Die Stimmung beim Bonner Neujahrsempfang des Bundesverbandes Windenergie (BWE) hätte nicht besser sein können. Mehr als 6.000 installierte Windanlagen in Deutschland, eine Wachstumsrate von 38 Prozent, die Einprozentmarke bei der Energieversorgung überschritten, volle Auftragsbücher für das laufende Jahr und blendende Perspektiven für die Jahrtausendwende, zumal der Bundeswirtschaftsminister lieber beim BWE auftrat als beim Bundesverband der deutschen Industrie (BDI) in Köln.

Kein Zweifel: Die Windenergiebranche verläßt ihre Nische. Und dazu gehört, daß seit Ende 1997 über Planungsstandards und Finanzierungsgebahren gestritten wird. Denn nach den schlechten Erfahrungen mit der Hanseatischen Aktiengesellschaft, die über eine Milliarde Mark Anlegergelder zum Teil auch mit Windfonds in den Sand gesetzt hatte, ist man vorsichtig geworden. Seriosität ist seitdem angesagt, Information und Risikominderung werden groß geschrieben. So wenigstens im Normalfall.

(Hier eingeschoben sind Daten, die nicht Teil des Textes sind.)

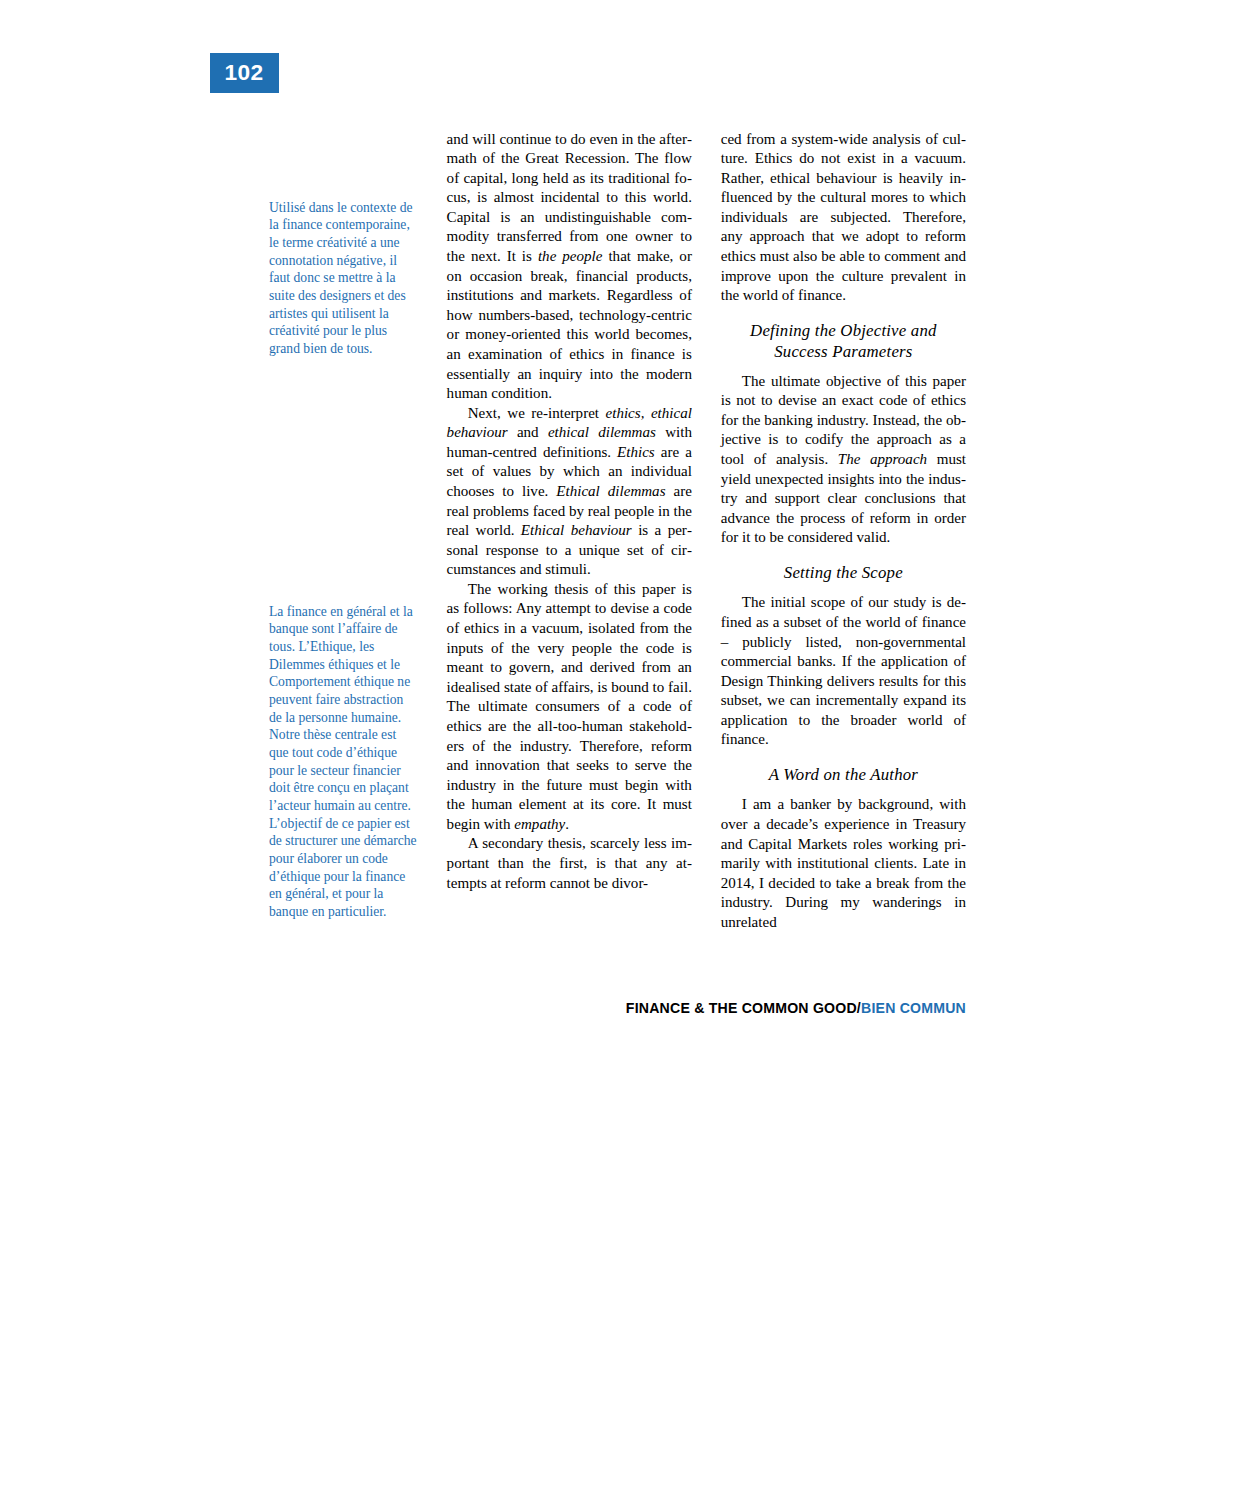102
Utilisé dans le contexte de la finance contemporaine, le terme créativité a une connotation négative, il faut donc se mettre à la suite des designers et des artistes qui utilisent la créativité pour le plus grand bien de tous.
La finance en général et la banque sont l’affaire de tous. L’Ethique, les Dilemmes éthiques et le Comportement éthique ne peuvent faire abstraction de la personne humaine. Notre thèse centrale est que tout code d’éthique pour le secteur financier doit être conçu en plaçant l’acteur humain au centre. L’objectif de ce papier est de structurer une démarche pour élaborer un code d’éthique pour la finance en général, et pour la banque en particulier.
and will continue to do even in the aftermath of the Great Recession. The flow of capital, long held as its traditional focus, is almost incidental to this world. Capital is an undistinguishable commodity transferred from one owner to the next. It is the people that make, or on occasion break, financial products, institutions and markets. Regardless of how numbers-based, technology-centric or money-oriented this world becomes, an examination of ethics in finance is essentially an inquiry into the modern human condition.
Next, we re-interpret ethics, ethical behaviour and ethical dilemmas with human-centred definitions. Ethics are a set of values by which an individual chooses to live. Ethical dilemmas are real problems faced by real people in the real world. Ethical behaviour is a personal response to a unique set of circumstances and stimuli.
The working thesis of this paper is as follows: Any attempt to devise a code of ethics in a vacuum, isolated from the inputs of the very people the code is meant to govern, and derived from an idealised state of affairs, is bound to fail. The ultimate consumers of a code of ethics are the all-too-human stakeholders of the industry. Therefore, reform and innovation that seeks to serve the industry in the future must begin with the human element at its core. It must begin with empathy.
A secondary thesis, scarcely less important than the first, is that any attempts at reform cannot be divor-
ced from a system-wide analysis of culture. Ethics do not exist in a vacuum. Rather, ethical behaviour is heavily influenced by the cultural mores to which individuals are subjected. Therefore, any approach that we adopt to reform ethics must also be able to comment and improve upon the culture prevalent in the world of finance.
Defining the Objective and
Success Parameters
The ultimate objective of this paper is not to devise an exact code of ethics for the banking industry. Instead, the objective is to codify the approach as a tool of analysis. The approach must yield unexpected insights into the industry and support clear conclusions that advance the process of reform in order for it to be considered valid.
Setting the Scope
The initial scope of our study is defined as a subset of the world of finance – publicly listed, non-governmental commercial banks. If the application of Design Thinking delivers results for this subset, we can incrementally expand its application to the broader world of finance.
A Word on the Author
I am a banker by background, with over a decade’s experience in Treasury and Capital Markets roles working primarily with institutional clients. Late in 2014, I decided to take a break from the industry. During my wanderings in unrelated
FINANCE & THE COMMON GOOD/BIEN COMMUN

Am Jahresende 1998 jedoch war alles anders. Bis zur letzten Minute herrschte Hochbetrieb bei den Vertriebsabteilungen der Windplaner, um noch die alten Abschreibemöglichkeiten nutzen zu können. Wo eine Steuerreform droht, ist der Investitionswille groß. Windenergiefonds sollten es vor allem deshalb sein, weil von der neuen Regierung eine besonders intensive Unterstützung der erneuerbaren Energien erwartet werden konnte und kann.

Innerhalb weniger Wochen, teilweise sogar Tagen, wurden Windfonds am Markt plaziert, für die die Vertriebe sonst Monate einkalkulieren. Und je näher das Jahresende rückte, desto hektischer wurde das Geschäft. Mittlerweile ist es wieder etwas ruhiger geworden. Ein böses Erwachen kann es aber auch jetzt noch für viele Anleger geben, die ihre Schäfchen schnell noch ins Trockene bringen wollten. Denn die Verlustzuweisung 1998, von der sich viele eine deutliche Minderung ihrer Steuerlast versprechen, ist an Bedingungen geknüpft. Zum Beispiel daran, daß der Windpark, in den investiert worden ist, tatsächlich noch im Jahr 98 seine Stromlieferung ans öffentliche Netz aufgenommen hat. Gab es unvorhergesehene Verzögerungen beim Bau, die das verhinderten, wird die Investition für 1998 vom Finanzamt nicht mehr anerkannt. Zumindest steuerlich ein herber Schlag.

Selbst wenn aber alle Regeln eingehalten worden sind, kann aus dem Geschäft mit den erneuerbaren Energien immer noch ein Verlust entstehen. Der alternative Super-GAU ist hierbei der Totalverlust der Investition: Das Planungsunternehmen erklärt seinen Bankrott, der Windpark wird nicht realisiert, die investierten Gelder sind jedoch bereits ausgegeben worden. Der Investor steht unversehens mit leeren Händen da. Das Geld ist futsch.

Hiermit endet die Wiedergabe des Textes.